Monday, March 20, 2006

REVERSE DECONSTRUCTION

You had seen her as a bright art-student, who perfectly knew how to paint. And now you see her, after she recently won the Kashi Award for Visual Art (Cochin, Kerala) as an artist who rather knows what to paint and WHY.

Her decision to paint the obviousities was in offing even while she pursued her Masters studies. In the premier institute that the JJ School of Art in Mumbai is, the shackles of conservatism had just begun to fall down when Prajakta did her Masters in 2002. She was 'allowed' (if not encouraged) to go on with her plans to pimple-ify the 'portraits', thereby amplifying the nightmares of her gender and age. Not having a smooth skin is like being socially rejected in this world of TV screens dominated by anti-pimple ads... na?

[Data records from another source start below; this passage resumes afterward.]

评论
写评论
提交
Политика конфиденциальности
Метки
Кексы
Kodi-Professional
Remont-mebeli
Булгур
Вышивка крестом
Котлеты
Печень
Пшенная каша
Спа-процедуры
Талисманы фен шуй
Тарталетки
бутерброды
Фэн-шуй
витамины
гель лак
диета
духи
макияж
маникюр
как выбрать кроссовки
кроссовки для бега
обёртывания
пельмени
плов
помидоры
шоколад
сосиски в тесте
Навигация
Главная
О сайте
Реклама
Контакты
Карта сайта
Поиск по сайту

From the class of 2002, Prajakta is here in 2005 to find her own class. She is, after all, a non-European, non-US, an Indian, a Maharastrian, a Mubaiite, from Borivli, and... well, from her home. If you look at that stack of newspapers tucked in the corner that's left even as the TV-showcase is kept to fit the place, you might not think it is HER home. But how could she photograph those so- very- private corners that get covered of done up when even the 'train-frieds' visit a mubai home?

Next door neighbours were soft targets. One watches prajakta's peering now from the home corners to the corners of common passages, shared balconies. Then, to the corners of her city... the dumping grounds by the Mumbai sea, in a far-off suburb.

The same peering, with the same amount of in(tro)spection had once looked at pimples, and had faced them as an aesthetic challenge to what remained the 'usual standard' for a college-girls facial skin. Now, the gaze is at home- neighbourhood- city.

The aesthetic challenge that these unattended yet unseen corners pose, gets a 'painterly' twist... one might call it a trick that Prajakta had learnt because (and/ or) despite being a student who knew how to paint.

Her choice of colours, at the works on display in Mumbai recently, looked like what a 'perfect' digital print ( a print that retains all the luminousity that you see on your monitor). At the same time, the use of brush, as an extension of hand, was discernible. The brushwork might not be noticeable, but the texural renderings, the Luc Tuymans way of gradations and remnants of a water-colour landscape painter's trait of leaving the paper-white blank at highlights, are visible. The perfection in colour and the fact that it is 'hand-made', or made by human intervention, adds drama of looking at a painting.

The 'drama in everyday' that the viewer has been knowing through the acts of genre painting and photographers' work ('a day in the life of'), gets a discursive twist in Prajakta's paintings. They invite the viewer to look at the well-intervened object, but put a bar that prohibits them to enjoy the object. Prajakta's work does not romanticise (like Vermeer did). The 'skill' of a human-interest photographer, to allure the moment sothat it lives its own life, is decidedly kept aside when Prajakta shoots those corners, before she takes to the acrylic colours and cainssein paper in her studio. She seems of the kind who wants her camera-notes typically imperfect.Then, to construct itself becomes an exercise in deconsrtruction. While it is arguable that most of the deconstructionist, post 1990s painters in India have been doing so, Prajakta deserves her cudos for making her 'Reverse Deconstrucion' memorable.